At MD&M West 2012 conference, Teknor Apex has announced that two medical device manufacturers, Pelham Plastics and Dunn Industries, have shown the precision and simplicity of working with tubing made from Medalist MD-500 Series of medical elastomers. The demonstration represents the Medalist compounds as viable alternative to PVC.
The compounds have revealed exceptional performance, when used by the medical device companies in production runs, including insert molding, printing, tipping and hole punching. Medical tubing specialist, Dunn Industries has extruded Medalist elastomers at its facility in Manchester, New Hampshire. The tubing made from these elastomers has been easily cut with extrusion. Pelham Plastics, a pioneer in custom injection molding of medical devices, has performed various downstream assembly techniques using tubing made from MD-500 Series compounds. The company demonstrated that the tubing’s fabrication performance has been exceptional. In addition, Pelham Plastics experienced ease in working with the tubing that included tipping, hole-punching and printing.

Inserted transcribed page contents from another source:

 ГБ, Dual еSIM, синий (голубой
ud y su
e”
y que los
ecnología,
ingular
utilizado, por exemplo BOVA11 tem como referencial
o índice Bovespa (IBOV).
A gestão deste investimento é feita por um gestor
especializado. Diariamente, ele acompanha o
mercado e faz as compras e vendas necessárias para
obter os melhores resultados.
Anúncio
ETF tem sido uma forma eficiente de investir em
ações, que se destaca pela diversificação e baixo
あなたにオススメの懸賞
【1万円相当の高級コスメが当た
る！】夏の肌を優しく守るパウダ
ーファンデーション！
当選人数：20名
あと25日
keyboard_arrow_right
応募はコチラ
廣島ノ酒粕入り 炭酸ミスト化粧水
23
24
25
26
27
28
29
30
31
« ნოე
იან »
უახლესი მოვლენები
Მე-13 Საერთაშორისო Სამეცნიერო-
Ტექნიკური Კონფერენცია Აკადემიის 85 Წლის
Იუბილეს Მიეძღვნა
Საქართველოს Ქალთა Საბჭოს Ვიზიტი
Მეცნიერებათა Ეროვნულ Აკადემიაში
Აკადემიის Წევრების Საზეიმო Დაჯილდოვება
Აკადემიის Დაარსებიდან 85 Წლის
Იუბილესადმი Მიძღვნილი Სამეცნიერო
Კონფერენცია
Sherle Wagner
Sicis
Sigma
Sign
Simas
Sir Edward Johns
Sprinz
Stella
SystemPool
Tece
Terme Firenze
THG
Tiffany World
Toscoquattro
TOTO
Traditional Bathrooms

Senior medical market manager for Teknor Apex’s Thermoplastic Elastomer Division, Elliott Pritikin, noted that the current successes have followed two recent advancements: Teknor Apex has developed patent-pending technologies to connect Medalist elastomer-based tubing with traditional connectors and demonstration runs conducted by American Kuhne shows that the MD-500 Series materials can be produced in high-speed tubing lines.

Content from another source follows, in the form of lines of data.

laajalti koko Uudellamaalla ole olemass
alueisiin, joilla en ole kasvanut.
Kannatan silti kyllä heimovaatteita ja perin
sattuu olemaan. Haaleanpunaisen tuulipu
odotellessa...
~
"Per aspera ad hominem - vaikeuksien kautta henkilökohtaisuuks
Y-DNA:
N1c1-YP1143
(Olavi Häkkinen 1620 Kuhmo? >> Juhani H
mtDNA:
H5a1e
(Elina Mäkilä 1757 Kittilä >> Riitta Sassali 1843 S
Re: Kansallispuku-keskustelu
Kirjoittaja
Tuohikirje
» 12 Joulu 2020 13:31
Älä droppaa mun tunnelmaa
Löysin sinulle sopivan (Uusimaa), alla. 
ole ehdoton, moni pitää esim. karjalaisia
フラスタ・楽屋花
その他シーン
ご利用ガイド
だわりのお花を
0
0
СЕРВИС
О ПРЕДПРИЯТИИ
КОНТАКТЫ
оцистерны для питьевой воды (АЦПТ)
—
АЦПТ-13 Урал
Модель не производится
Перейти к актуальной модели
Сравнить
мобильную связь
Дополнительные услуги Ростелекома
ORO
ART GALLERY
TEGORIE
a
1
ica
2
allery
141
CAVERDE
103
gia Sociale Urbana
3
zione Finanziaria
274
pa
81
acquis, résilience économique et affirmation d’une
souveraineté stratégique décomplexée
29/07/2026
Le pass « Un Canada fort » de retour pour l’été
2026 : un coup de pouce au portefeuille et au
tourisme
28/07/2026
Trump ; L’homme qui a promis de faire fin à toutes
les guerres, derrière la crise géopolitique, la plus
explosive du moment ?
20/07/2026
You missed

Medalist MD-500 Series medical elastomers are highly flexible and have mechanical properties and crystal clarity comparable with PVC. They offer resistance to necking and kinking and clamp resilience. Medalist compound is considerably less dense when compared to PVC. In addition, it experiences minimal heat-aged color shift once exposed to gamma irradiation, which is the most severe form of sterilization.